Data extracted from a collection:
══════

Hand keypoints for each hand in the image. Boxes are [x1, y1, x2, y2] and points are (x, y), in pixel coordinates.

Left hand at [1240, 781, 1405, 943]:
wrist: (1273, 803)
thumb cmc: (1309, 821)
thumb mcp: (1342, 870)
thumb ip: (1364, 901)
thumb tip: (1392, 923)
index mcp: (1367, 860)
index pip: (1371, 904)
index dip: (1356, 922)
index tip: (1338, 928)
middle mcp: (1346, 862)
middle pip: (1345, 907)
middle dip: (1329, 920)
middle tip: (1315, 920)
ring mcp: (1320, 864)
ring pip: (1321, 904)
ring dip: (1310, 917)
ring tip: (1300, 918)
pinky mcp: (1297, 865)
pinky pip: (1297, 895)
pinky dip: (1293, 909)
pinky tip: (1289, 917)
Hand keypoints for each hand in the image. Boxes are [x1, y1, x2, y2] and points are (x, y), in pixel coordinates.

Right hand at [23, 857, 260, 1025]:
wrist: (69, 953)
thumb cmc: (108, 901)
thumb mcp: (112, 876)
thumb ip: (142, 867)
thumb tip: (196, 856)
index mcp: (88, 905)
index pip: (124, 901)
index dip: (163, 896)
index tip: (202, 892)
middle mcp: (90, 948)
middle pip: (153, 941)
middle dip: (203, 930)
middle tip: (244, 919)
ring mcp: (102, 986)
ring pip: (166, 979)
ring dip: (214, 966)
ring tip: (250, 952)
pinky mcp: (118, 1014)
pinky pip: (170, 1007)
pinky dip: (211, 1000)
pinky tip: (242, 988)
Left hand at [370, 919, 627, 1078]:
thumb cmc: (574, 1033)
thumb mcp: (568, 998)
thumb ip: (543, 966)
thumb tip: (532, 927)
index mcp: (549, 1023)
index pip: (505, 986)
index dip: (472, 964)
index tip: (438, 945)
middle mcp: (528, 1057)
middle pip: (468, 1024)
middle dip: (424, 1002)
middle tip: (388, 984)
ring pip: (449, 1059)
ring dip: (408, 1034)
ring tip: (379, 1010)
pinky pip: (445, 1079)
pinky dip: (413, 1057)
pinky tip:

══════

● Prompt
An exact copy of every entry is required.

● Solution for this exercise
Hand keypoints for each hand in the image. Boxes are [x1, y1, x2, y2] and points are (x, y), in pixel coordinates.

Left hand at [1240, 781, 1405, 943]:
wrist: (1273, 803)
thumb cmc: (1309, 821)
thumb mcp: (1342, 870)
thumb ip: (1364, 901)
thumb tip: (1392, 923)
index mcp: (1367, 860)
index pip: (1371, 904)
index dip: (1356, 922)
index tip: (1338, 928)
middle mcp: (1346, 862)
middle pip: (1345, 907)
middle dip: (1329, 920)
middle tip: (1315, 920)
ring mcp: (1320, 864)
ring pip: (1321, 904)
ring dip: (1310, 917)
ring tip: (1300, 918)
pinky mcp: (1297, 865)
pinky pip: (1297, 895)
pinky dip: (1293, 909)
pinky tip: (1289, 917)
Hand keypoints for each hand in the image. Boxes are [x1, y1, x2, y2] and points are (x, y), in pixel coordinates.

Right hand at [23, 857, 260, 1025]:
wrist: (69, 953)
thumb cmc: (108, 901)
thumb mcp: (112, 876)
thumb ip: (142, 867)
thumb tip: (196, 856)
index mcp: (88, 905)
index pip: (124, 901)
index dip: (163, 896)
index tip: (202, 892)
middle mcp: (90, 948)
middle pip: (153, 941)
middle dip: (203, 930)
middle tip: (244, 919)
ring mcp: (102, 986)
ring pip: (166, 979)
ring dip: (214, 966)
ring tip: (250, 952)
pinky mcp: (118, 1014)
pinky pip: (170, 1007)
pinky dip: (211, 1000)
pinky tip: (242, 988)
Left hand at [370, 919, 627, 1078]:
thumb cmc: (574, 1033)
thumb mcp: (568, 998)
thumb ip: (543, 966)
thumb tip: (532, 927)
index mcp: (549, 1023)
index pip: (505, 986)
index dip: (472, 964)
index tip: (438, 945)
middle mcp: (528, 1057)
middle pip: (468, 1024)
middle dip: (424, 1002)
middle tip: (388, 984)
ring pip: (449, 1059)
ring dip: (408, 1034)
ring tip: (379, 1010)
pinky pip: (445, 1079)
pinky dip: (413, 1057)
pinky tip:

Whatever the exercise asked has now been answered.